## Extract provided
The themes for the International Women’s Day 2025 are Accelerate Action, March Forward, and For ALL women and girls: Rights. Equality. Empowerment. These themes highlight the need for urgent action to make considerable progress in our pursuit of gender parity.
They also demand equal rights for women and girls, as well as celebrate the women who empower other women: women who forge the path for and inspire the younger generation.
Whatever theme you choose to align with today, International Women’s Day will, at its core, remain a day to celebrate women for their achievements in and contributions to cultural, political, economic and social life as well as shed light on the challenges women face in their quest to contribute and to achieve.
We all know these challenges (we are loud about the issues we face) but I’ll list out a few for those in the back.
- Child Marriage
- Gender disparity
- Gender-based violence
- Female genital mutilation
Here’s what these mean, in case they’re foreign terms to you.
CHILD MARRIAGE
Child marriage is any marriage in which one or both spouses is under the legal age of consent. I.e. a twelve year old girl and her thirty-one year old ‘hubby’.
Children should be children. Not wives. Not mothers. Children should be children. Allowed to play house (emphasis on play), allowed to fall, allowed to get up, allowed to grow. Child marriage is child abuse and is almost always disastrous to the child married off by the adults who are supposed to protect her. Child brides usually lack access to education and when they get old enough, career opportunities. They are also more at risk for domestic violence and morbidity due to sexual intercourse and pregnancies before the age of maturation. Let girls be girls.
GENDER DISPARITY
Statistical differences (gaps) between men and women in terms of access to resources, rights and opportunities. Women have always had the shorter end of this stick. Gender disparity is seen in education, income, healthcare and leadership amongst others.

## Work instruction 1
Reproduce verbatim the rows from the first row up to and including the row containing "Multimedia wie Audio, Video und Untertitel zu".

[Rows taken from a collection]
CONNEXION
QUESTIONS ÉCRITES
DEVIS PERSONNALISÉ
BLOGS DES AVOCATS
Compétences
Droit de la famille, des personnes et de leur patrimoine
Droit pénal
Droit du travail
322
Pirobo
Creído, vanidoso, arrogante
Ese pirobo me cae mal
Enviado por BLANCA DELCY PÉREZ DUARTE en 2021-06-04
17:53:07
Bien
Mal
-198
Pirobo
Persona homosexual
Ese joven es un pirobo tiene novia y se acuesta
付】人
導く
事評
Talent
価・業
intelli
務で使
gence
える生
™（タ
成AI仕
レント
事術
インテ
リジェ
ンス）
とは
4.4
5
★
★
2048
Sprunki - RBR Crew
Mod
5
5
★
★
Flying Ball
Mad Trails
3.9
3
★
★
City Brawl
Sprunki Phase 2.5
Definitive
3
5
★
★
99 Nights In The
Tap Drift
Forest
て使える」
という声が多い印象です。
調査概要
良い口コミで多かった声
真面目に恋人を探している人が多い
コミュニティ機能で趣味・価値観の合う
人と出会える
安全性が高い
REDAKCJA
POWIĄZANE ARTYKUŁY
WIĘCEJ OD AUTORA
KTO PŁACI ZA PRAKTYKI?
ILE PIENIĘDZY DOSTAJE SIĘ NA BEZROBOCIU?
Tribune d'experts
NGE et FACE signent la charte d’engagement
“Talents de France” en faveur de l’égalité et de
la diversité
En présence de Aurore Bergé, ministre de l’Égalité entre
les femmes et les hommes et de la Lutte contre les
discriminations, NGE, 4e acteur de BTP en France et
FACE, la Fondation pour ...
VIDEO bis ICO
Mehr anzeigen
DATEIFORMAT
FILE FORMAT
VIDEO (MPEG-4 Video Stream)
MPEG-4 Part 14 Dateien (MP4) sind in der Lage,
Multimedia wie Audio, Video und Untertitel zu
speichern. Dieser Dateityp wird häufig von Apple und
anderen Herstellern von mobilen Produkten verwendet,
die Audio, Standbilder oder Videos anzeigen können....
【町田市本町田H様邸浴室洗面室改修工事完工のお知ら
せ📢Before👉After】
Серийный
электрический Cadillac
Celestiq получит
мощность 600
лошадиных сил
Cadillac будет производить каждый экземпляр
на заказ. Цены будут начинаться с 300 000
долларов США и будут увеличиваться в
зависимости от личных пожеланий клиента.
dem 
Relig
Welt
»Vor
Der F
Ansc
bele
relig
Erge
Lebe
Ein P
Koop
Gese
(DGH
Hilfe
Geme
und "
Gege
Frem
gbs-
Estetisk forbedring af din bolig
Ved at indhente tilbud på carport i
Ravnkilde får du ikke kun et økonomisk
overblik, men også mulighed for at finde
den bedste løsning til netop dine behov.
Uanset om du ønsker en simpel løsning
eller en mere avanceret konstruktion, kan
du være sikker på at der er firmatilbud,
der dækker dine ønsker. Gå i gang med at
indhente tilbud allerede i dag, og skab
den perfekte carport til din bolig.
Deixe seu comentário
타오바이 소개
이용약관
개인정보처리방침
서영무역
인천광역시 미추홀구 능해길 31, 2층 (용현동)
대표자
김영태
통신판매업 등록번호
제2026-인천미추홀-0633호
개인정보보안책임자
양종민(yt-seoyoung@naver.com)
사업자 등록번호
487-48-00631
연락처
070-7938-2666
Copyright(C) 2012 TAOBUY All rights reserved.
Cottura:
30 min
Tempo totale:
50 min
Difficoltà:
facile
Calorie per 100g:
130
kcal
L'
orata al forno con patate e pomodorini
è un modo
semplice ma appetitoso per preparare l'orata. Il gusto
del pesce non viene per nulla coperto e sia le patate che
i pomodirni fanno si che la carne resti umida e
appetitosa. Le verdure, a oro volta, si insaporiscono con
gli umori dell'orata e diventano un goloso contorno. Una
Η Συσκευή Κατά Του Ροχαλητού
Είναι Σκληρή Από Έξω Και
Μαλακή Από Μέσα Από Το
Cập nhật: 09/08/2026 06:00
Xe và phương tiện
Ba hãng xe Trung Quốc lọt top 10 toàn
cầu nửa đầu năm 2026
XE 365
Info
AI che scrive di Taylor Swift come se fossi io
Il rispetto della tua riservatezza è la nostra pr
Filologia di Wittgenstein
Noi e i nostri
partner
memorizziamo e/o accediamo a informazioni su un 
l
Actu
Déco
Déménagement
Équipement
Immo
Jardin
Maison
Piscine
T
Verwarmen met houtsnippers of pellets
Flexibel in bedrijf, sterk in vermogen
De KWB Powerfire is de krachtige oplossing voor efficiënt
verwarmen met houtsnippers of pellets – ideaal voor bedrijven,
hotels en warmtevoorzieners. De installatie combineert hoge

## Work instruction 2
Extend the piece on International Women's Day and the challenges women face, beginning after its final sentence.

## Result 1
CONNEXION
QUESTIONS ÉCRITES
DEVIS PERSONNALISÉ
BLOGS DES AVOCATS
Compétences
Droit de la famille, des personnes et de leur patrimoine
Droit pénal
Droit du travail
322
Pirobo
Creído, vanidoso, arrogante
Ese pirobo me cae mal
Enviado por BLANCA DELCY PÉREZ DUARTE en 2021-06-04
17:53:07
Bien
Mal
-198
Pirobo
Persona homosexual
Ese joven es un pirobo tiene novia y se acuesta
付】人
導く
事評
Talent
価・業
intelli
務で使
gence
える生
™（タ
成AI仕
レント
事術
インテ
リジェ
ンス）
とは
4.4
5
★
★
2048
Sprunki - RBR Crew
Mod
5
5
★
★
Flying Ball
Mad Trails
3.9
3
★
★
City Brawl
Sprunki Phase 2.5
Definitive
3
5
★
★
99 Nights In The
Tap Drift
Forest
て使える」
という声が多い印象です。
調査概要
良い口コミで多かった声
真面目に恋人を探している人が多い
コミュニティ機能で趣味・価値観の合う
人と出会える
安全性が高い
REDAKCJA
POWIĄZANE ARTYKUŁY
WIĘCEJ OD AUTORA
KTO PŁACI ZA PRAKTYKI?
ILE PIENIĘDZY DOSTAJE SIĘ NA BEZROBOCIU?
Tribune d'experts
NGE et FACE signent la charte d’engagement
“Talents de France” en faveur de l’égalité et de
la diversité
En présence de Aurore Bergé, ministre de l’Égalité entre
les femmes et les hommes et de la Lutte contre les
discriminations, NGE, 4e acteur de BTP en France et
FACE, la Fondation pour ...
VIDEO bis ICO
Mehr anzeigen
DATEIFORMAT
FILE FORMAT
VIDEO (MPEG-4 Video Stream)
MPEG-4 Part 14 Dateien (MP4) sind in der Lage,
Multimedia wie Audio, Video und Untertitel zu

## Result 2
You know it still happens. You know women are underrepresented in politics and get passed up for leadership positions in the workplace. You know some people still believe the girl child should not be educated despite the right to education being a human right.
There are still men who are of the opinion that a woman does not deserve to be paid the same wages as a man doing the same work because she has no family to feed. In essence, put in your blood and sweet while working but since you have no dependents and are therefore at a risk of spending your money frivolously, you do not deserve to get paid your dues.
I’m sure you’ve heard the question ‘what will she even do with all that money?’ when referring to women getting paid. It happens, and today is a good day to amplify our voices and demand a stop to this. Brother Nwachukwu, abegi don’t be sleeping on her salary.
GENDER-BASED VIOLENCE
You hear this one every time. Every time the community gossip is about Brother Uduak hitting sister Temi across the face, every time the issue of rape becomes hot gist on the streets of twitter. You would think these topics would be addressed properly until you sit to listen and hear men blame, shame, and spew vitriol all in a bid to silence or poke holes in these stories. No, hitting sister Temi is not you asserting dominance, it is you being a big bully and an even bigger fool. And it must stop.
FEMALE GENITAL MUTILATION
Just recently, I was watching a Cruise video on YouTube where a participant said she did not enjoy sex with her husband because she had undergone female genital mutilation. I was aghast. Female genital mutilation is the partial or complete removal of the external female genitalia. It is a harmful cultural practice done for a number of reasons, a major one being to prevent women from being sexually active before marriage. ‘Sure-fire way to prevent your daughters from being promiscuous: cut off their labia, slash off their clitoris.’
Of course there is no evidence backing the claim, except the consequence of traumatising the victim, making them frigid, or decreasing their sex drive and pleasure (even inside marriage, all ye proponents of FGM). The gag (if FGM was even remotely funny) is that FGM pushes a few victims to search for the elusive sexual pleasure it denies them, causing them to become ‘promiscuous’. The irony is sort of ‘in your face’.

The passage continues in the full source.